El yacimiento tiene un interés indiscutible. Y hasta una cierta belleza. Para entendernos: como la neocueva de Altamira, pero con la ventaja de que aquí las piedras son de verdad y encima uno no debe andar todo el rato torciendo el cuello para contemplar las pinturas del techo. Lástima que lo contenido en los paneles con que el visitante puede orientarse a medida que va circunvalando los restos de la vieja ciudad bombardeada sea, por lo general, tan poco científico. Comprendo las necesidades de la propaganda –uno, con los años, se hace cargo de todo–. Pero lo que no es de recibo es simplificar las cosas hasta el extremo de presentar la Barcelona de comienzos del XVIII como una suerte de Arcadia, de comuna armoniosa que unos villanos –castellanos, para más señas– redujeron a escombros. En palabras del propio BCC: «La Barcelona de 1700 era una ciudad llena de jardines y huertos, con norias, fuentes, árboles frutales y gran diversidad de flores provenientes de distintas partes del mundo», con una «sociedad conectada con medio mundo gracias a una fuerte actividad comercial, bien alimentada y apasionada por los dulces», pero «los derribos ordenados por Felipe V» convirtieron esa comuna llena de amor y felicidad en una «ciudad mutilada»; «esta es la trágica lección». O sea, tomen nota y aplíquenselo, queridos visitantes y compatriotas todos –o casi todos–, no vayan a tropezar dos veces con la misma piedra, monumental o no.

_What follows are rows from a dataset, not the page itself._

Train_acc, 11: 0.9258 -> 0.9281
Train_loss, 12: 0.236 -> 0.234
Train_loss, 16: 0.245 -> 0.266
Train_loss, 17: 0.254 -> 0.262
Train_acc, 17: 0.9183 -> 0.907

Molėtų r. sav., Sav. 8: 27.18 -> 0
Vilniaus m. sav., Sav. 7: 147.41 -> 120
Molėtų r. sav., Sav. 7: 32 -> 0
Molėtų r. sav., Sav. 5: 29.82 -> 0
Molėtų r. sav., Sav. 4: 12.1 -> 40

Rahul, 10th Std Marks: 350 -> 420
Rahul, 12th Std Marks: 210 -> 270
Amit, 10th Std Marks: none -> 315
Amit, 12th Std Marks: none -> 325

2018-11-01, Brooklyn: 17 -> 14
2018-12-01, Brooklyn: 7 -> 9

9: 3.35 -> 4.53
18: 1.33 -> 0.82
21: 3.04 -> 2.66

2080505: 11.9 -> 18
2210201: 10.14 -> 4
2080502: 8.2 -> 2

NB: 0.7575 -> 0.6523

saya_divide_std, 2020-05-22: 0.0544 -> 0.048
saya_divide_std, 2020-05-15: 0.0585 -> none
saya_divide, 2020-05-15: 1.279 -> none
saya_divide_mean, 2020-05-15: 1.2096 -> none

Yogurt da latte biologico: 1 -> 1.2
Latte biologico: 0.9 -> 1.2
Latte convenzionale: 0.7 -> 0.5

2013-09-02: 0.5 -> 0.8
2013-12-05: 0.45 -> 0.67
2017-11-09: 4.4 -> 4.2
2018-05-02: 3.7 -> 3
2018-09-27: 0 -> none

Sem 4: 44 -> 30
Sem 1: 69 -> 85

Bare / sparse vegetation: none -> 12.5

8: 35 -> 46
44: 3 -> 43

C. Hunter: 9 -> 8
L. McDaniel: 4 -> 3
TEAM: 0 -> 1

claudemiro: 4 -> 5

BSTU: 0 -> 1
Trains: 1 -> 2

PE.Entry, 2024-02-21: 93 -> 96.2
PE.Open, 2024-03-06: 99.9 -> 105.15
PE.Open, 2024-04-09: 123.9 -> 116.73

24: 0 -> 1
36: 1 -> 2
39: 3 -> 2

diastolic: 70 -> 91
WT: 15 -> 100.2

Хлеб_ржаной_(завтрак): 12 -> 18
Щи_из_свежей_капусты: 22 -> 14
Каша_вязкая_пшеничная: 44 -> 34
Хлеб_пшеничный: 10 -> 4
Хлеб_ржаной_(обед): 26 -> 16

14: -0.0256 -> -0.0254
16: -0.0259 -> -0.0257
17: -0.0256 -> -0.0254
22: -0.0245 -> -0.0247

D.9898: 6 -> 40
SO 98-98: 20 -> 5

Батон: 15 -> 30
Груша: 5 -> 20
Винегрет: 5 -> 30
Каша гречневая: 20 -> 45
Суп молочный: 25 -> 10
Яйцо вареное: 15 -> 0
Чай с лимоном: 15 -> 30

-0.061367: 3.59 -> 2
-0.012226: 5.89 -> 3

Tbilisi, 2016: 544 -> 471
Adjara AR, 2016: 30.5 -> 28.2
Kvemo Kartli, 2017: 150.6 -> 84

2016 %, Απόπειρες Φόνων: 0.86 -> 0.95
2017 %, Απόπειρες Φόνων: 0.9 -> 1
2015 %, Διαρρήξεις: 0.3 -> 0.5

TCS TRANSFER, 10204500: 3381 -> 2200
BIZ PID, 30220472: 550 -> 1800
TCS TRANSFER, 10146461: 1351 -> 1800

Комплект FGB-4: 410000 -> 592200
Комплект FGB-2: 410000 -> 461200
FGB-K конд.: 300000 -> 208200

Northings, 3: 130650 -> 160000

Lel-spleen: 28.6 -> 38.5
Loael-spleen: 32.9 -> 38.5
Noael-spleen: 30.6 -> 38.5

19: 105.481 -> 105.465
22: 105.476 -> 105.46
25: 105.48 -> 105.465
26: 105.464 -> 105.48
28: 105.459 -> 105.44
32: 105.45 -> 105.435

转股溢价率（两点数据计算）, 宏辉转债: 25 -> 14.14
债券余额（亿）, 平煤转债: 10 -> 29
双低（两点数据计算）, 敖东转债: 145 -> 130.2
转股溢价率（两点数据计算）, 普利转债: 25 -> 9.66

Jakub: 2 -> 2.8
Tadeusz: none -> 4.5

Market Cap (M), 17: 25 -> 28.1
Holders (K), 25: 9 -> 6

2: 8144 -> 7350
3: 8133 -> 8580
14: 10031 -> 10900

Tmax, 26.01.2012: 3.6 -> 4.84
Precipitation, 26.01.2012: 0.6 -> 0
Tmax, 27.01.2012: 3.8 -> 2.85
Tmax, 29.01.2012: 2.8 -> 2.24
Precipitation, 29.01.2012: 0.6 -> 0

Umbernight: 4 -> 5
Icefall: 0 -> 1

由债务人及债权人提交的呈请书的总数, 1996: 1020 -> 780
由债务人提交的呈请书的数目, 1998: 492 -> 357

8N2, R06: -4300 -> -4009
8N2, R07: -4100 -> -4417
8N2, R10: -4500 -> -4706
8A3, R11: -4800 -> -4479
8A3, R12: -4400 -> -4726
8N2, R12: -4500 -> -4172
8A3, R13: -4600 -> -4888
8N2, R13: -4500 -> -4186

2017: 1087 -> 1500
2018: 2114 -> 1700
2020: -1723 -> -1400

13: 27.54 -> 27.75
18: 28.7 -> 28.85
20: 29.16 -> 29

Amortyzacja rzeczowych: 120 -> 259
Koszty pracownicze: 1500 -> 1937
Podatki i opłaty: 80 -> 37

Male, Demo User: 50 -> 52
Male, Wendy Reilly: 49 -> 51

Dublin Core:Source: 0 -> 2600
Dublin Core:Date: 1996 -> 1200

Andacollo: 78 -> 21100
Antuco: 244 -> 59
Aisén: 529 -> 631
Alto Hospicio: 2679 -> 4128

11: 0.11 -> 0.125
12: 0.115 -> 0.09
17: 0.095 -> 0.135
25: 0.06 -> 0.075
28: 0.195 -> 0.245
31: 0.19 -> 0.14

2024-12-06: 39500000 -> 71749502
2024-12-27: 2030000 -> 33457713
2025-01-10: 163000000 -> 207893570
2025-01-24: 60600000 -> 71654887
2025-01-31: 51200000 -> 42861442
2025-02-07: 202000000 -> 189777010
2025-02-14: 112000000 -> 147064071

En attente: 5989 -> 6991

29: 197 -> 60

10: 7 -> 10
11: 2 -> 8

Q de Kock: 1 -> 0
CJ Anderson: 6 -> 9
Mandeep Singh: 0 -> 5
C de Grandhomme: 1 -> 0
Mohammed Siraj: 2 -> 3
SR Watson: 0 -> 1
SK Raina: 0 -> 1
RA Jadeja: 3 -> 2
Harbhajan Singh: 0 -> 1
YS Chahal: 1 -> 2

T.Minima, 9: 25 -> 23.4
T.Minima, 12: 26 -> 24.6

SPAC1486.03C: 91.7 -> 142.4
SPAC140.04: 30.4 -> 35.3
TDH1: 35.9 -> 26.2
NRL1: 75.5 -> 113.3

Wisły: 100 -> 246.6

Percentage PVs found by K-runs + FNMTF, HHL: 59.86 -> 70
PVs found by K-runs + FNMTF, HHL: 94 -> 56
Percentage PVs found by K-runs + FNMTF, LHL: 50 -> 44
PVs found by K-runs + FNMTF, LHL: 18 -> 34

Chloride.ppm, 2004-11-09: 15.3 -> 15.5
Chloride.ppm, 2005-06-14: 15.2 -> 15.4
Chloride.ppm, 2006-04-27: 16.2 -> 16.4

Por supuesto, después de la experiencia desistí de comprar la entrada. ¿Para qué, si las exposiciones programadas iban a ser más de lo mismo? Eso sí, me acerqué al bar restaurante del recinto a ver qué ofrecían. Algo había leído ya sobre los nombres de los platos y los comentarios del reverso de la carta. No sé si hay que atribuirlos a la inventiva del comisario Torra o si el autor intelectual –perdonen ustedes el adjetivo– es otro, pero no cabe duda de que se trata de una muestra bastante zafia de agitprop. Lo cual no rebaja para nada la calidad de los manjares, por más que los vuelva, para un estómago letrado y no especialmente patriota, un punto indigestos¬. En todo caso, me lo tenía merecido. ¿Quién me mandaba meterme allí?
Para terminar, y con el firme propósito de no dejar ningún cabo suelto, me pareció obligado ir al servicio. No sólo por necesidades fisiológicas; también periodísticas. Si el bar restaurante se recreaba en la historia y de qué modo, ¿qué no podía esperarse del retrete? Pues no. O, al menos, no el de caballeros. Y hasta diría que ese fue el único espacio de todo el recinto en que descubrí una novedad, un signo de los tiempos, una aportación al conocimiento y al progreso de la humanidad. Los urinarios, allí donde los varones realizan sus necesidades menores de pie, estaban compartimentados. Quiero decir que cada uno estaba separado del vecino, a derecha e izquierda, mediante un tabique. Como debería ser. Eso sí, junto al urinario no había papel higiénico. Pero todo se andará. Y no descarto, visto lo visto, que ese papel lleve impreso el odiado rostro de Felipe V.